Ecce Homo
Weniger als die Hoffnung auf ihn
das ist der Mensch
einarmig
immer
Nur der gekreuzigte
beide Arme
weit offen
der Hier-Bin-Ich
(Hilde Domin 1909-2006)
Was ist der Mensch? Das ist der Mensch: „Weniger als die Hoffnung auf ihn“. So ist es wohl: Der Mensch ist immer enttäuschend. Immer wieder einander enttäuschend und enttäuscht. Enttäuschend, die Menschheit, das Große, und mein Gegenüber auch, Du und Ich.

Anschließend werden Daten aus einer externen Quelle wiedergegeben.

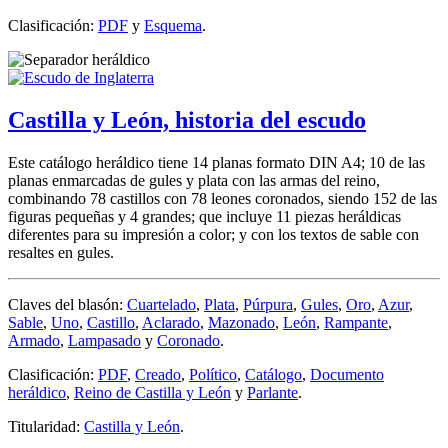
Clasificación:
PDF
y
Esquema
.
Castilla y León, historia del escudo
Este catálogo heráldico tiene 14 planas formato DIN A4; 10 de las
planas enmarcadas de gules y plata con las armas del reino,
combinando 78 castillos con 78 leones coronados, siendo 152 de las
figuras pequeñas y 4 grandes; que incluye 11 piezas heráldicas
diferentes para su impresión a color; y con los textos de sable con
resaltes en gules.
Claves del blasón:
Cuartelado
,
Plata
,
Púrpura
,
Gules
,
Oro
,
Azur
,
Sable
,
Uno
,
Castillo
,
Aclarado
,
Mazonado
,
León
,
Rampante
,
Armado
,
Lampasado
y
Coronado
.
Clasificación:
PDF
,
Creado
,
Político
,
Catálogo
,
Documento
heráldico
,
Reino de Castilla y León
y
Parlante
.
Titularidad:
Castilla y León
.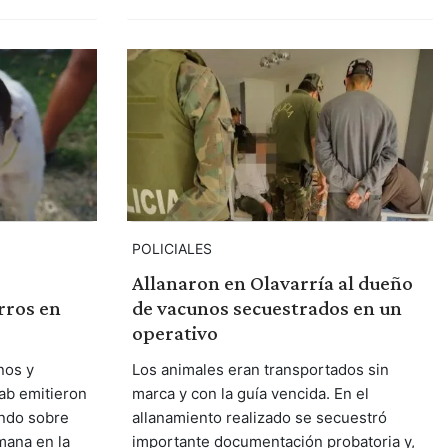
POLICIALES
Allanaron en Olavarría al dueño
rros en
de vacunos secuestrados en un
operativo
nos y
Los animales eran transportados sin
ab emitieron
marca y con la guía vencida. En el
ndo sobre
allanamiento realizado se secuestró
mana en la
importante documentación probatoria y,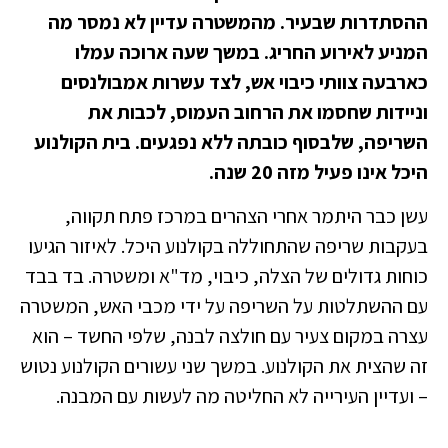
ההסתדרות שבעיר. מהמשטרה עדיין לא נמסר מה
המניע לאירוע החריג. במשך שעה ארוכה עמלו
כארבעה צוותי כיבוי אש, לצד עשרות אמבולנסים
וניידות שחסמו את הרחוב העמוס, לכבות את
השריפה, שלבסוף כובתה ללא נפגעים. בית הקולנוע
היכל אינו פעיל מזה 20 שנה.
עשן כבר היתמר אחרי הצהרים במרכז פתח תקווה,
בעקבות שריפה שהתחוללה בקולנוע היכל. לאיזור הגיעו
כוחות גדולים של הצלה, כיבוי, מד"א ומשטרה. בד בבד
עם ההשתלטות על השריפה על ידי מכבי האש, המשטרה
עצרה במקום צעיר עם חולצה לבנה, שלפי החשד – הוא
זה שהצית את הקולנוע. במשך שני עשורים הקולנוע נטוש
– ועדיין העירייה לא החליטה מה לעשות עם המבנה.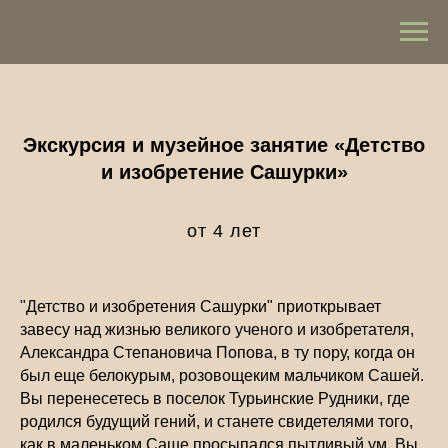
Экскурсия и музейное зан
ятие «Детство
и изобретение Сашурки»
от 4 лет
"Детство и изобретения Сашурки" приоткрывает
завесу над жизнью великого ученого и изобретателя,
Александра Степановича Попова, в ту пору, когда он
был еще белокурым, розовощеким мальчиком Сашей.
Вы перенесетесь в поселок Турьинские Рудники, где
родился будущий гений, и станете свидетелями того,
как в маленьком Саше просыпался пытливый ум. Вы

Die Hoffnung täuscht: Der Mensch bleibt unvollständig, irrend, fehlend. Eben „einarmig“. Immer. Trotz aller guten Vorsätze und Ideen. Trotz des guten Willens und auch des guten Gelingens; trotz der alltäglichen und vielversprechenden Ausnahmen, der leuchtenden Beispiele. Der Mensch bleibt doch einarmig, immer, mit zwei Herzen in der Brust; immer auf der Suche. Verkrümmt in sich. Unfähig etwas ganz zu tun. Der Mensch, wie ein uneingelöstes Versprechen. Wie ein abgebrochener Versuch.
„Nur der gekreuzigte“ sagt die Dichterin: „beide Arme weit offen“. Nur er, am Kreuz, verletzt, gequält, sterbend, aber mit zwei Armen. Ausgebreitet und geweitet. Nur er in seinem Leid und seiner Liebe ist ganz und heil. Ein ganzer Mensch. Ein wahrer Mensch. Im Sterben so, wie er im Leben war: Ganz da. Ganz klar. Ganz dem Nächsten zugewandt. Wehrlos und offen zugleich. Beide Arme „weit offen“.

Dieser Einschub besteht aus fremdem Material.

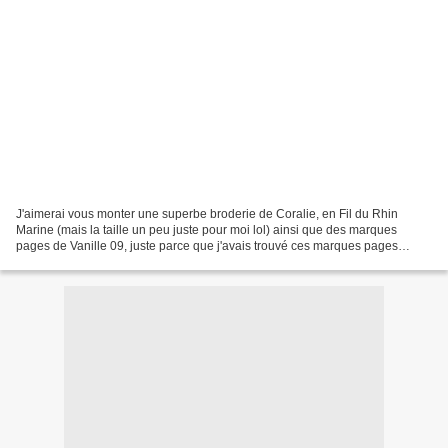
J'aimerai vous monter une superbe broderie de Coralie, en Fil du Rhin
Marine (mais la taille un peu juste pour moi lol) ainsi que des marques
pages de Vanille 09, juste parce que j'avais trouvé ces marques pages
magnifiques Je suis vraiment émue et gênée...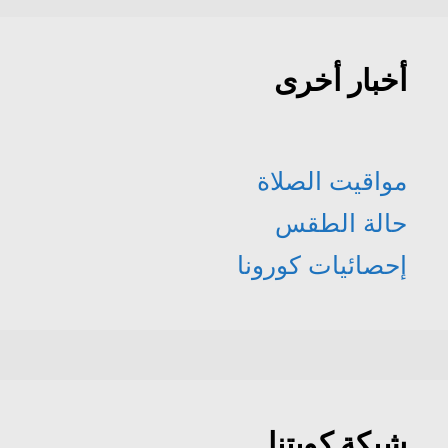
أخبار أخرى
مواقيت الصلاة
حالة الطقس
إحصائيات كورونا
شبكة كويتنا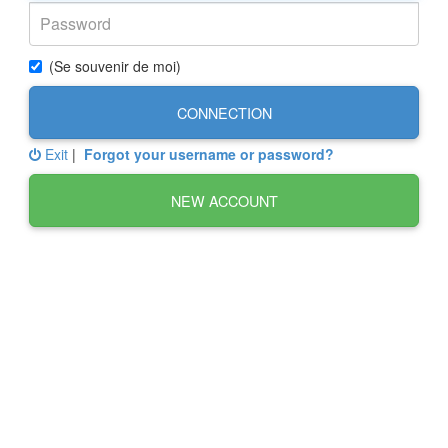
(Se souvenir de moi)
CONNECTION
Exit
|
Forgot your username or password?
NEW ACCOUNT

Der Gekreuzigte ist der „Hier-Bin-Ich“. Ist der Name, mit dem sich einst Gott dem Mose im brennenden Dornbusch zu erkennen gab. Gott ist der „Hier-Bin-Ich“, der „Ich-Bin-Da“ unseres Lebens: immer wieder gegenwärtig, sich zeigend und erweisend auf dem Weg. An unserer Seite. Auf unserer Seite. Und Christus? Ist eben darin Gottes Sohn. Indem er auch im Leid nicht von uns weicht. Uns nicht lässt. Beide Arme weit offen: einladend, auffangend, umarmend. Ecce homo: Seht, welch ein Mensch.
Das ist der Mensch: Die Hoffnung, die in uns aufgehoben ist, dass wir Einarmigen uns öffnen können und mögen. Unsere Seelen, unsere Herzen, unsere Körper. Beide Arme. Damit wir miteinander ganz werden.

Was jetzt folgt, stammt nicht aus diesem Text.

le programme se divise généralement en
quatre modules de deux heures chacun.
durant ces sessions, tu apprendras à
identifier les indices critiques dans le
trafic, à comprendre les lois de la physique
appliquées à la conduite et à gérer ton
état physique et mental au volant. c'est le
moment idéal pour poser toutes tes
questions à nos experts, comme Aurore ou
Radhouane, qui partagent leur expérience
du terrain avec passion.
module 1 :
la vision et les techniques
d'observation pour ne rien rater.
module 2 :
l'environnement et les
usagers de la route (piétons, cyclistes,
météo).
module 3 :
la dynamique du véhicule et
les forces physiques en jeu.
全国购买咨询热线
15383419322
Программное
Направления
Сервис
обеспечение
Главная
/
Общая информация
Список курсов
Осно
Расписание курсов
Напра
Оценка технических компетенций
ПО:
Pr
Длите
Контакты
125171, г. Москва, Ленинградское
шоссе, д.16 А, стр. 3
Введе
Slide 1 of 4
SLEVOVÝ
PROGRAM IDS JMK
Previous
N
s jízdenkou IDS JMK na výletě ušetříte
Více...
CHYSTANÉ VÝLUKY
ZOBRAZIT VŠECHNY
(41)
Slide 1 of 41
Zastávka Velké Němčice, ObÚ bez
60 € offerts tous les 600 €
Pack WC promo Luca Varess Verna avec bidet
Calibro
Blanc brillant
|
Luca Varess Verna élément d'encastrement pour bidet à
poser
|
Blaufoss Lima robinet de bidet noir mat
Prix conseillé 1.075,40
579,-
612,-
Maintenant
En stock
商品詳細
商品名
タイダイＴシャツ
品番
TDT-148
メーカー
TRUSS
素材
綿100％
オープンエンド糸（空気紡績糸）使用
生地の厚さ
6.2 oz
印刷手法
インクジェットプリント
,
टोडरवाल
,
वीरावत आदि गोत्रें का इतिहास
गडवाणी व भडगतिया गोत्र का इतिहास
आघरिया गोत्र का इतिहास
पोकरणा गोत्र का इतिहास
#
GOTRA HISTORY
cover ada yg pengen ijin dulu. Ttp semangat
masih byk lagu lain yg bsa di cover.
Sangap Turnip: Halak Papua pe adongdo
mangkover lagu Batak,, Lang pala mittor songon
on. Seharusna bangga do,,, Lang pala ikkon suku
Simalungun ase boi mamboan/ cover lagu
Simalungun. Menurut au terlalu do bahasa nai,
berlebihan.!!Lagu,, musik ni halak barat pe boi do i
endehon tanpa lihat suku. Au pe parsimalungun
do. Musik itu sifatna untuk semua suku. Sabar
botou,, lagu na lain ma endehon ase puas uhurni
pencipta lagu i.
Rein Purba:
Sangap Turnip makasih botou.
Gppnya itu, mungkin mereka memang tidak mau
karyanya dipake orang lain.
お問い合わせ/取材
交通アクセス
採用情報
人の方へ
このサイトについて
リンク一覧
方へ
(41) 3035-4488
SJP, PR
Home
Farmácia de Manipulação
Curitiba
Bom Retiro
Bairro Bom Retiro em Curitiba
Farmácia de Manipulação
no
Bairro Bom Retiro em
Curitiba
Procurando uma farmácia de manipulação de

Heute, Karfreitag, sah ich im ARD Gottesdienst ( St Mang/ Kempten) ein Kruzifix, das mich sofort an das Domin Gedicht erinnerte: Das Kreuz war weg, der Korpus an einem einem vertikalen Balken quasi schwebend angebracht. Jesus breitet beide Arme segnend aus. Aus dem Gekreuzigten wurde so der segnende Christus.